In class this week on Entrepreneurial Management, we discussed what I believe is an important question for any startup and small business. Using Peter Drucker’s article in the Harvard Business Review as the foundation, we discussed how to get a small business to identify “The Theory of their Business”.
Drucker notes that most businesses, especially when performance is suffering, focus on new management techniques or what he calls ‘how to-do’ tools. In many cases, Drucker observes that the problem doesn’t lie in what the company is doing but more in what is happening outside the firm. Example after example can be provided where at one time a company is doing well leading their industry then in a short time, becomes an industry laggard. Nothing the firm is doing has changed but something in the outside environment has altered the conditions of the industry.
Drucker blames this on the business’ theory or the assumptions that the firm’s foundation was built on no longer fit reality. These assumptions may include markets, customers, competitors ( both their values and behavior), technology and the company’s strengths and weaknesses. In other words, the Business Model is not as relevant.

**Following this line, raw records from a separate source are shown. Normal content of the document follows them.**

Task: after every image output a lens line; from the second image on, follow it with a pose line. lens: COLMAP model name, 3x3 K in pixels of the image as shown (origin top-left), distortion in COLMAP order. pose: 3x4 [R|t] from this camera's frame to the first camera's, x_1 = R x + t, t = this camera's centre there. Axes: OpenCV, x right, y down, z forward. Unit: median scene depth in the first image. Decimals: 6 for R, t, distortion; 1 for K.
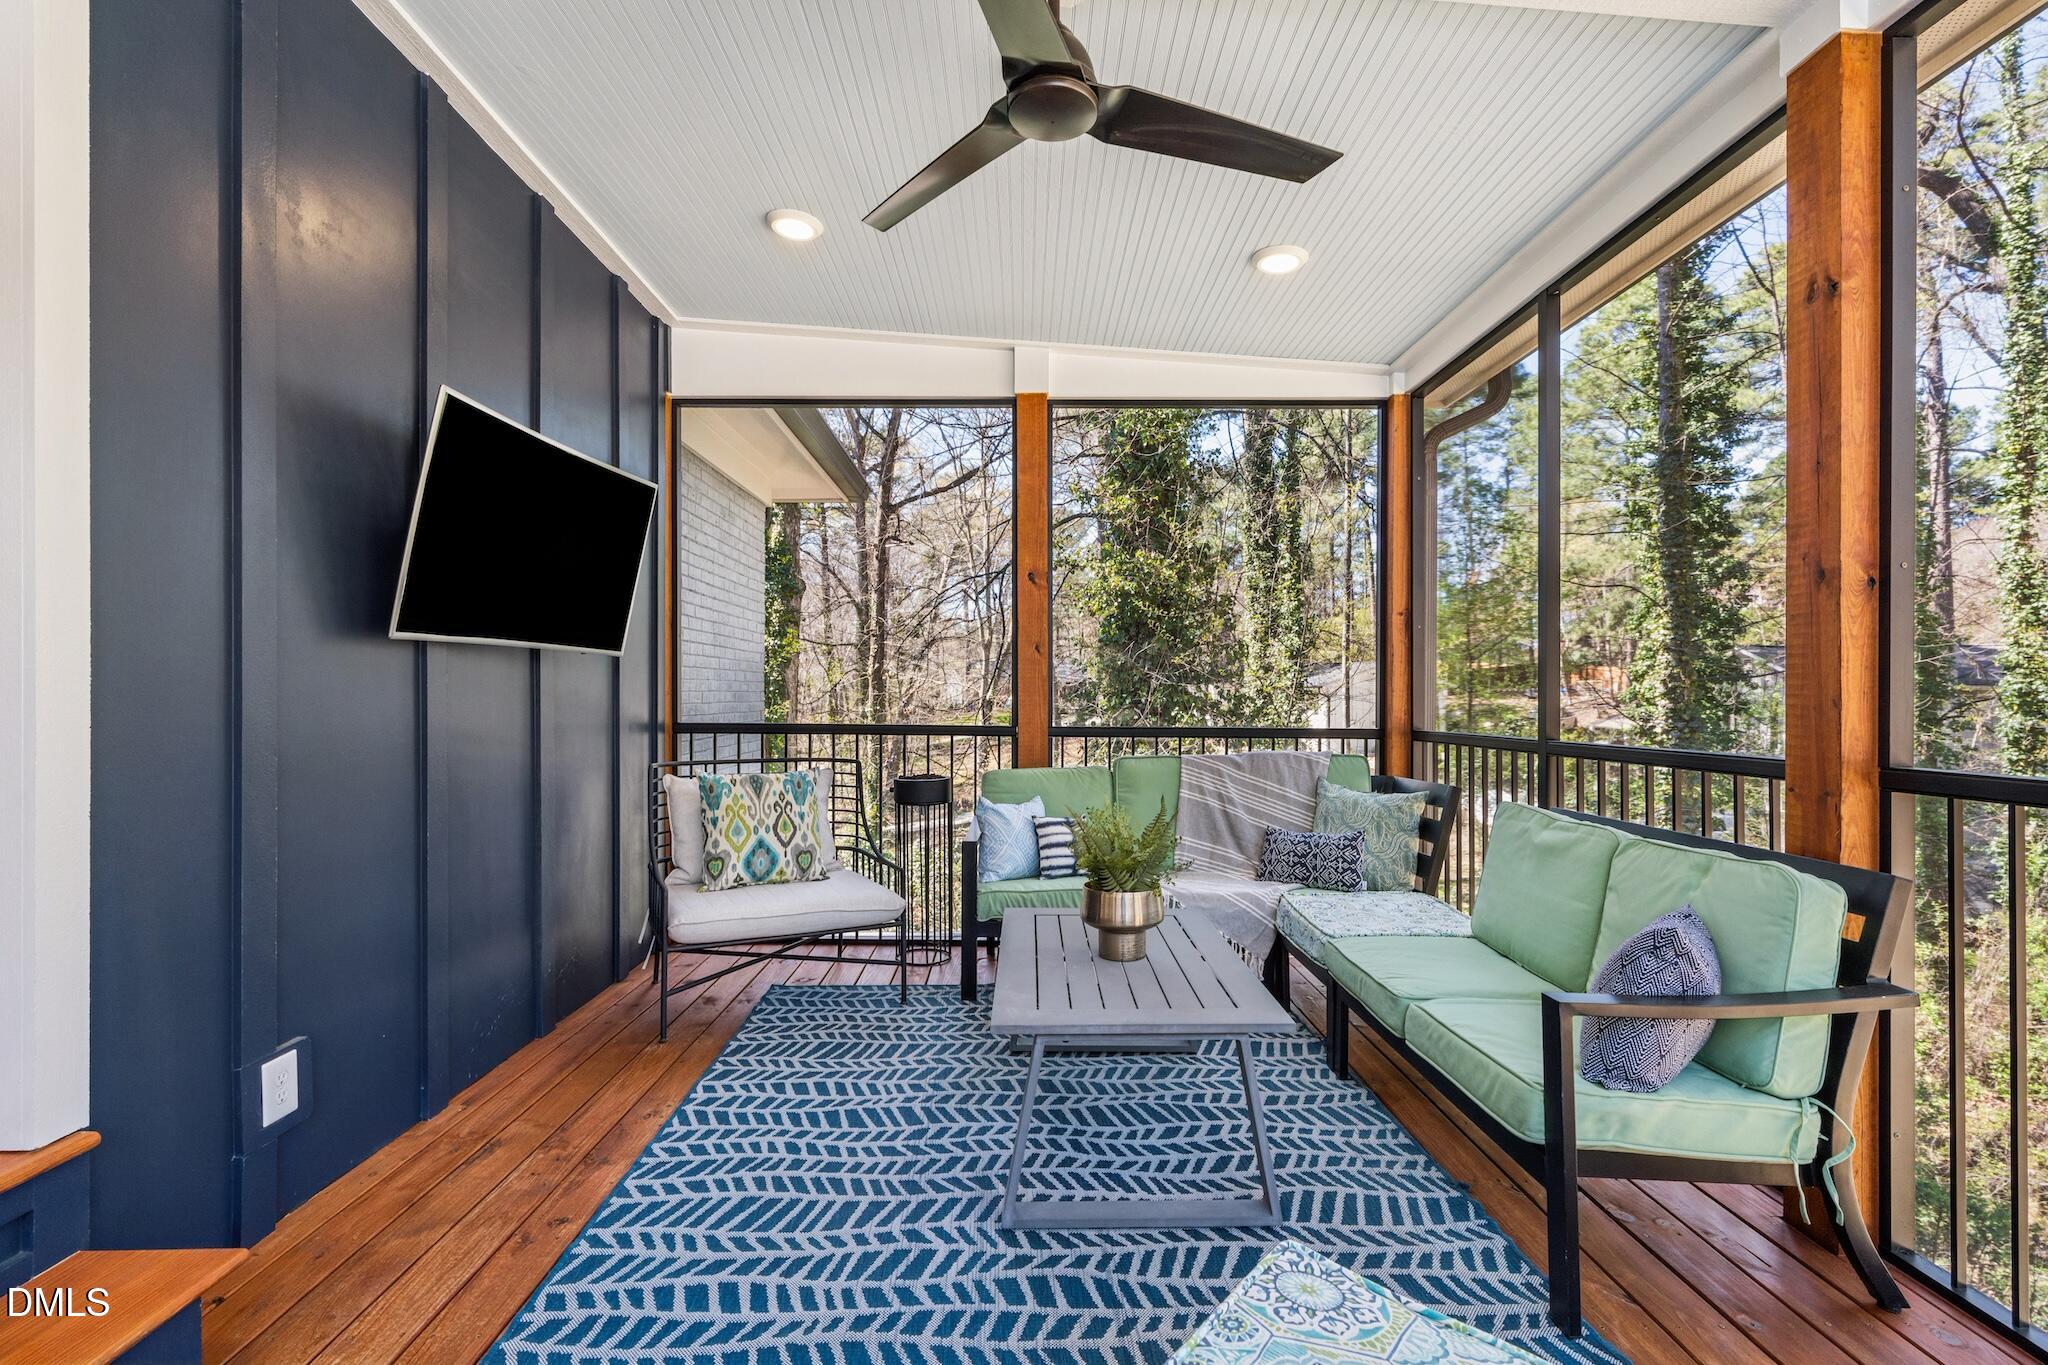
lens RADIAL K [[928.9, 0, 1033.6], [0, 928.9, 686.1], [0, 0, 1]] dist [-0.003119, -0.000332]
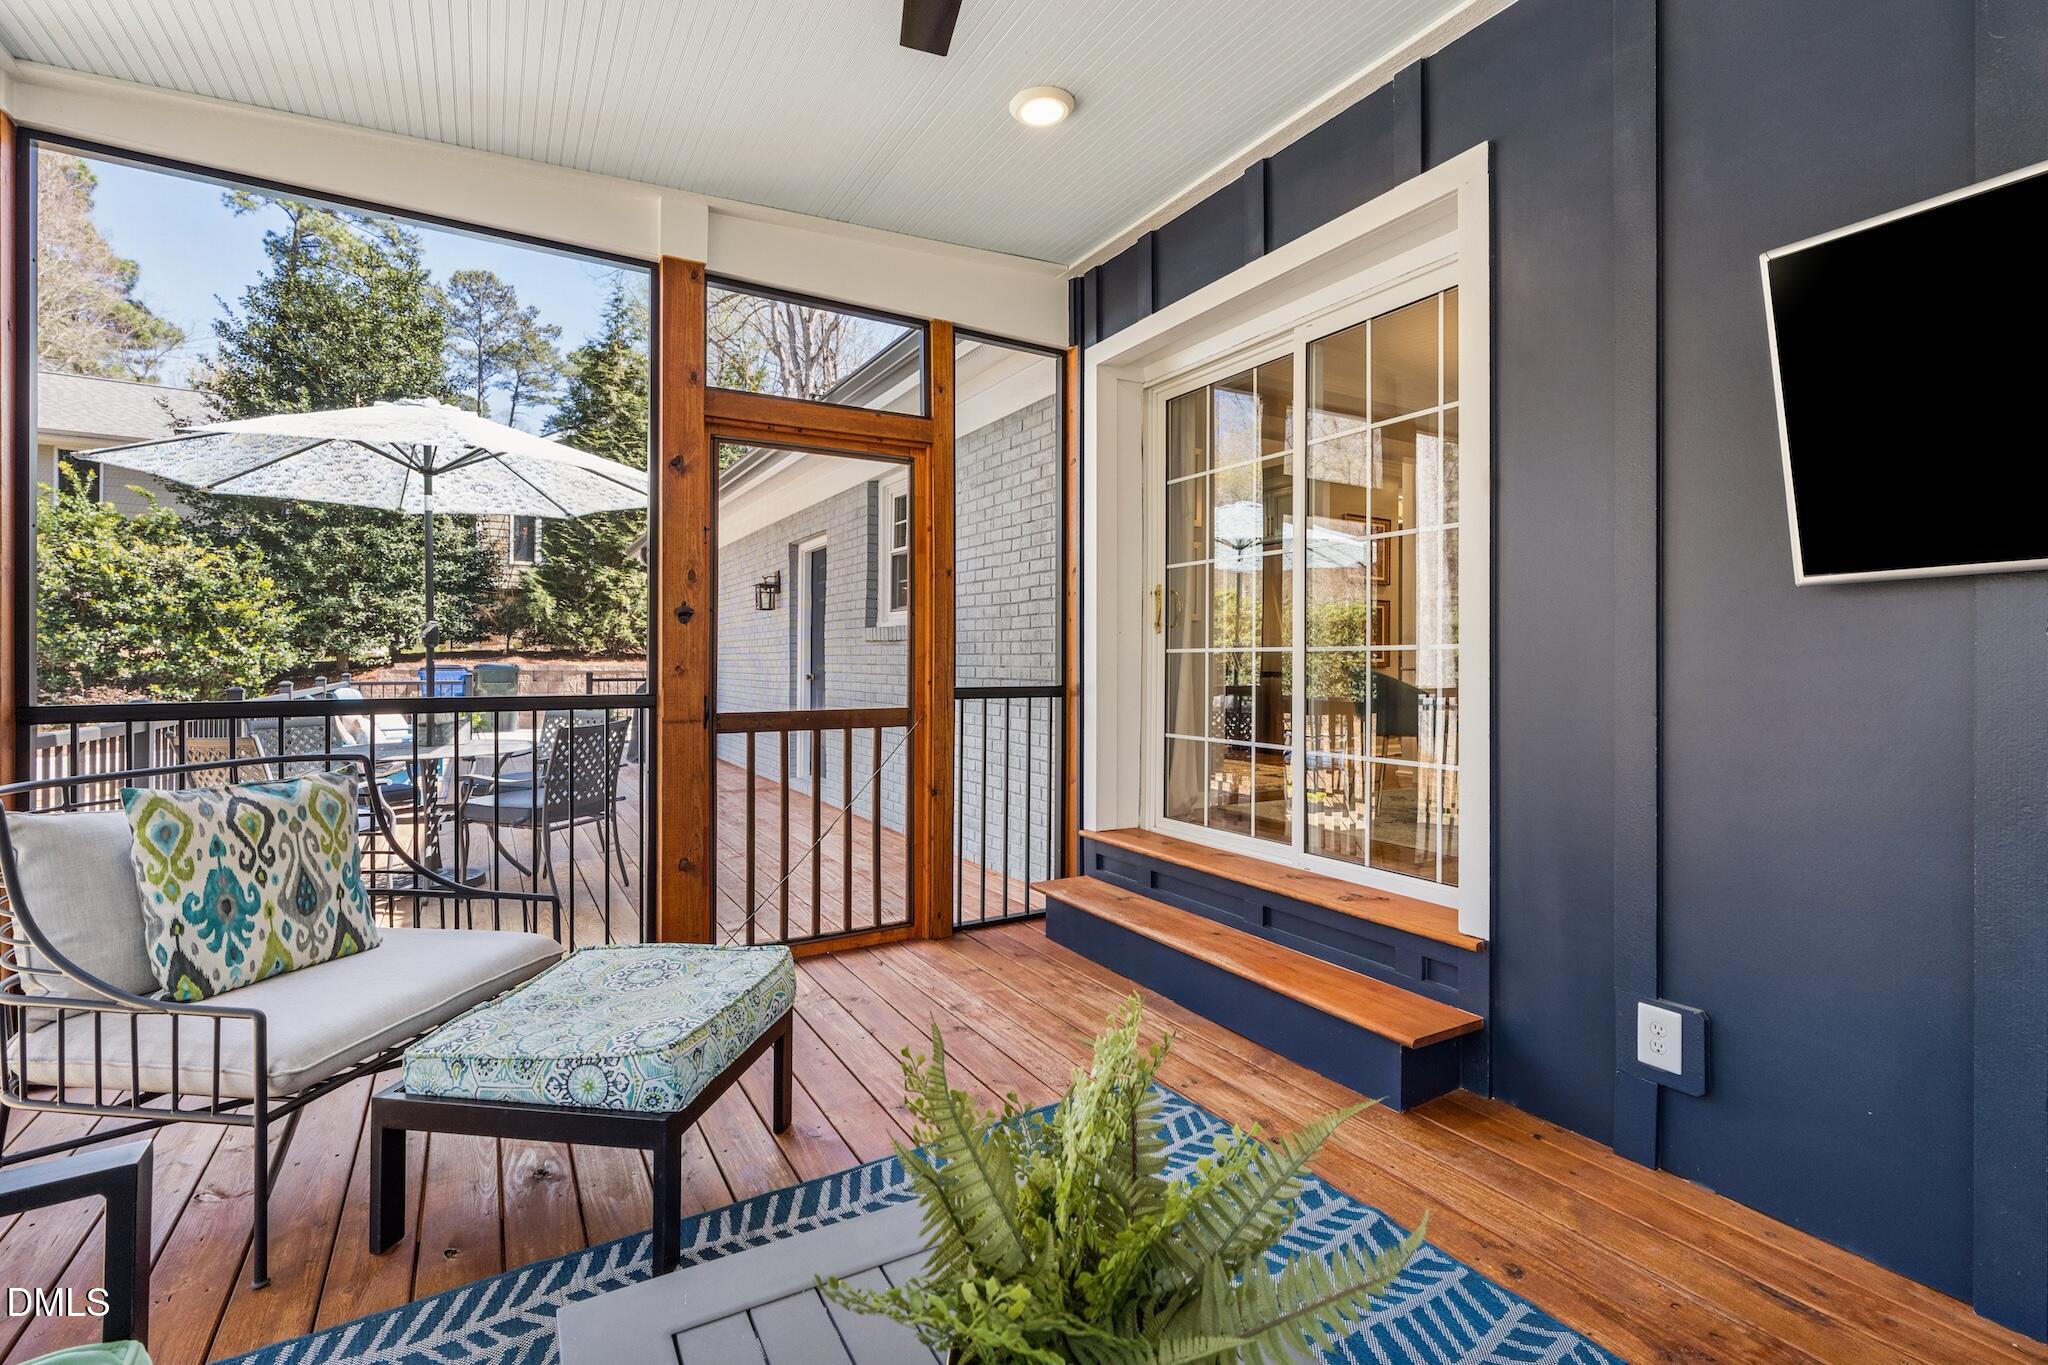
lens RADIAL K [[918.1, 0, 1032.3], [0, 918.1, 679.4], [0, 0, 1]] dist [-0.000970, 0.001338]
pose [[-0.864362, 0.004140, -0.502852, 0.199788], [0.000638, 0.999974, 0.007138, 0.017010], [0.502869, 0.005849, -0.864343, 1.013591]]
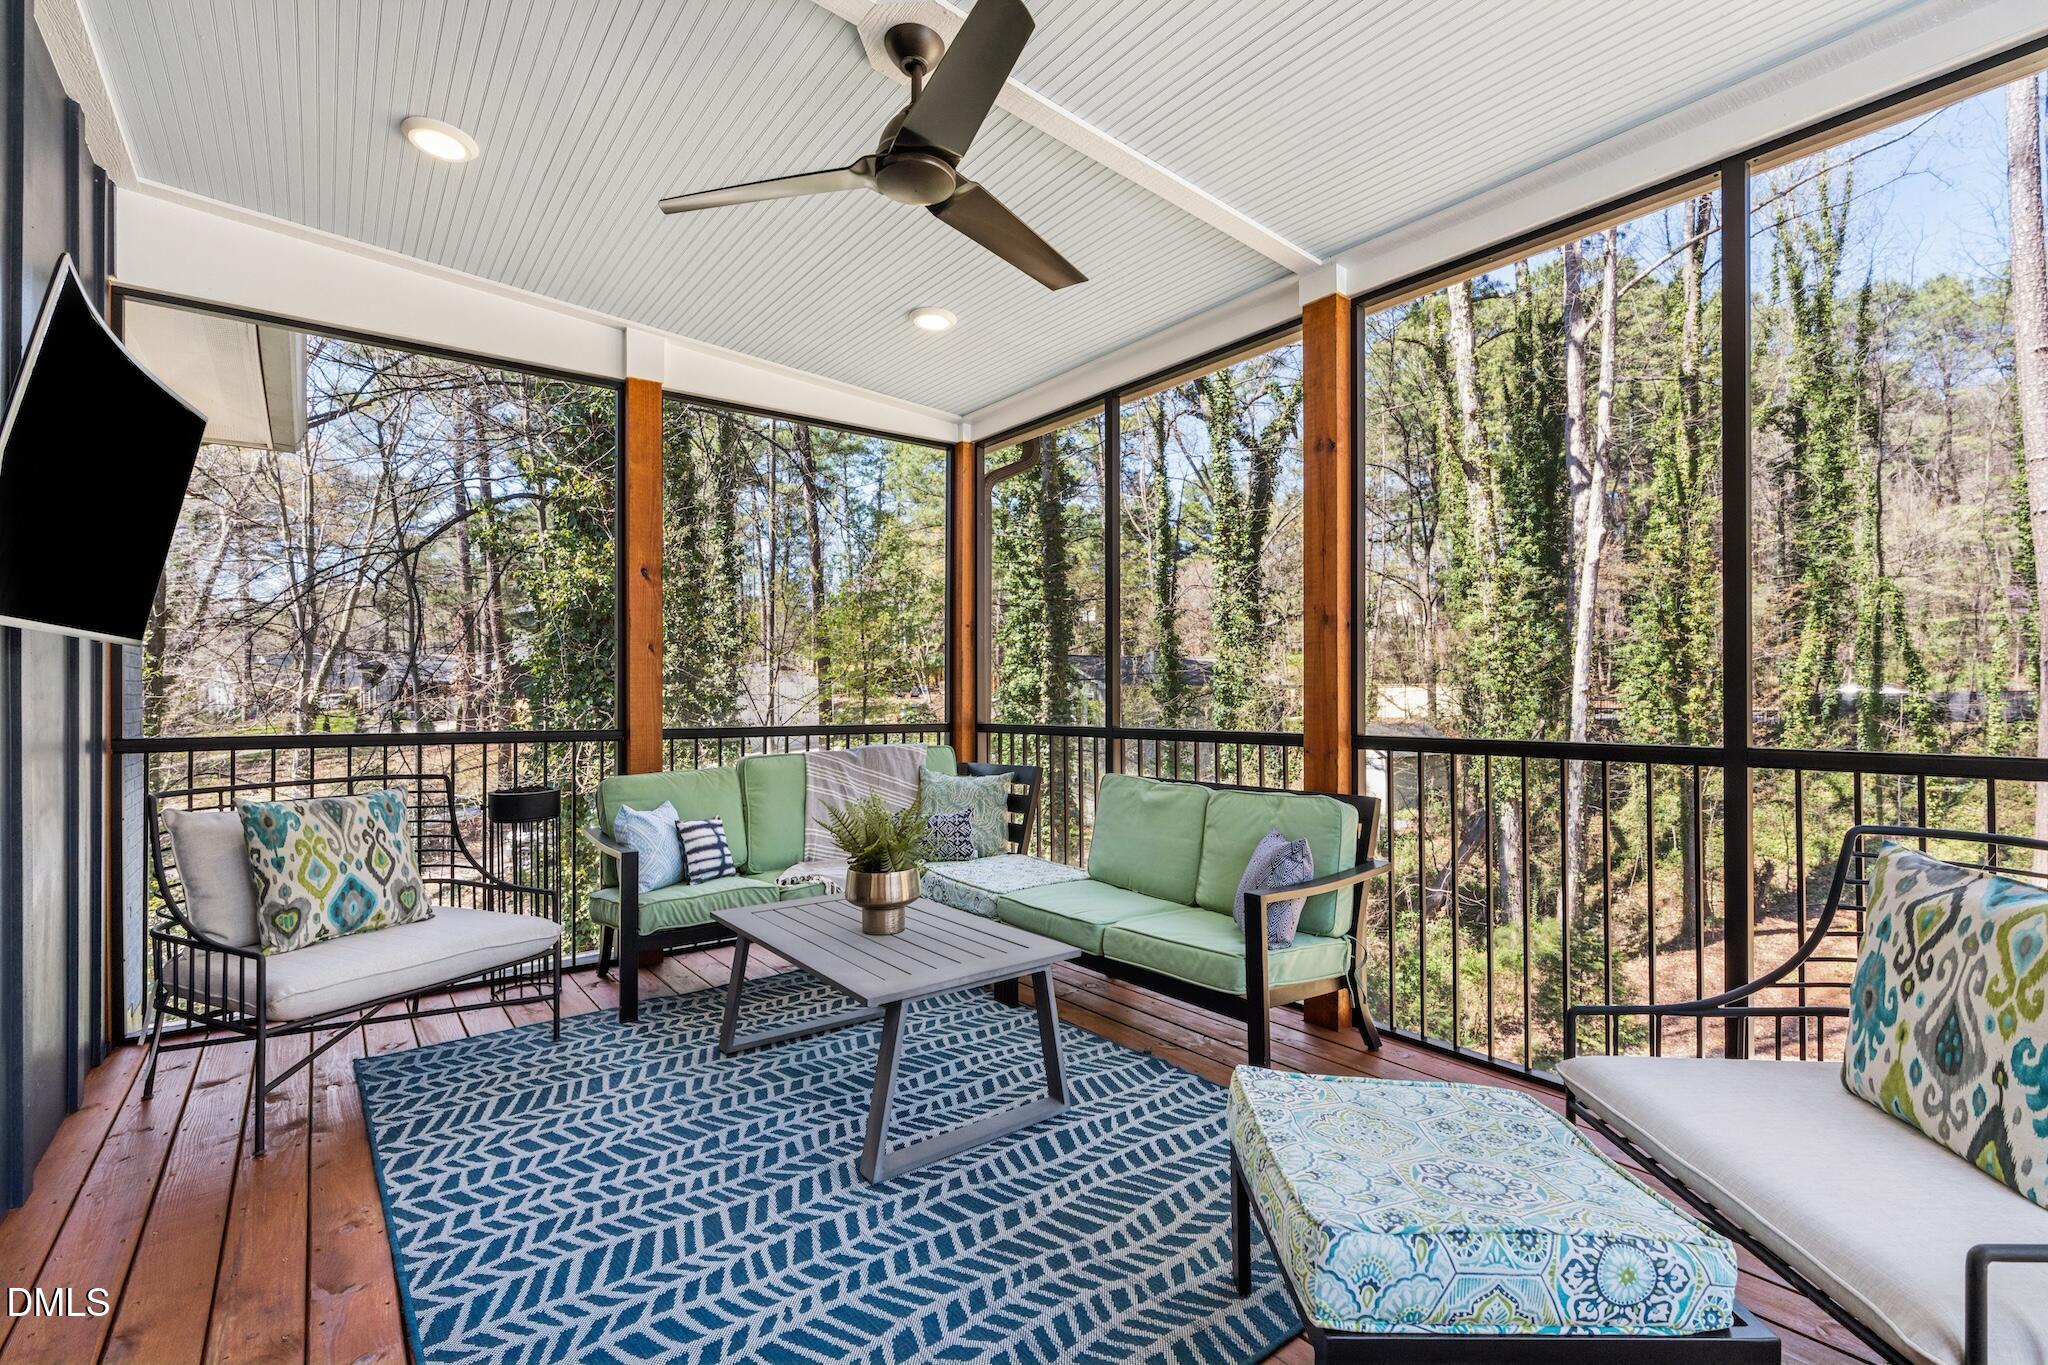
lens RADIAL K [[918.1, 0, 1032.3], [0, 918.1, 679.4], [0, 0, 1]] dist [-0.000970, 0.001338]
pose [[0.796740, 0.004276, 0.604307, -0.358463], [-0.000124, 0.999976, -0.006912, -0.001808], [-0.604322, 0.005432, 0.796722, 0.014492]]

The way to deal with identifying if your business theory is relevant is for the leadership of the organization to re-look at its assumptions about the environment of the organization(society and its structure, the market, the customer, and technology), assumptions about the specific mission of the organization, and assumptions about the core competencies needed to accomplish the organization’s mission. This should be done on a continual basis to assure that reality is not drifting from the business. Additionally, the theory must be constantly tested and communicated throughout the organization.
While Drucker passed away several years ago, his writings still hold true. Constantly evaluate the theory of which your business is based upon and it will assist your firm in making sure its still relevant.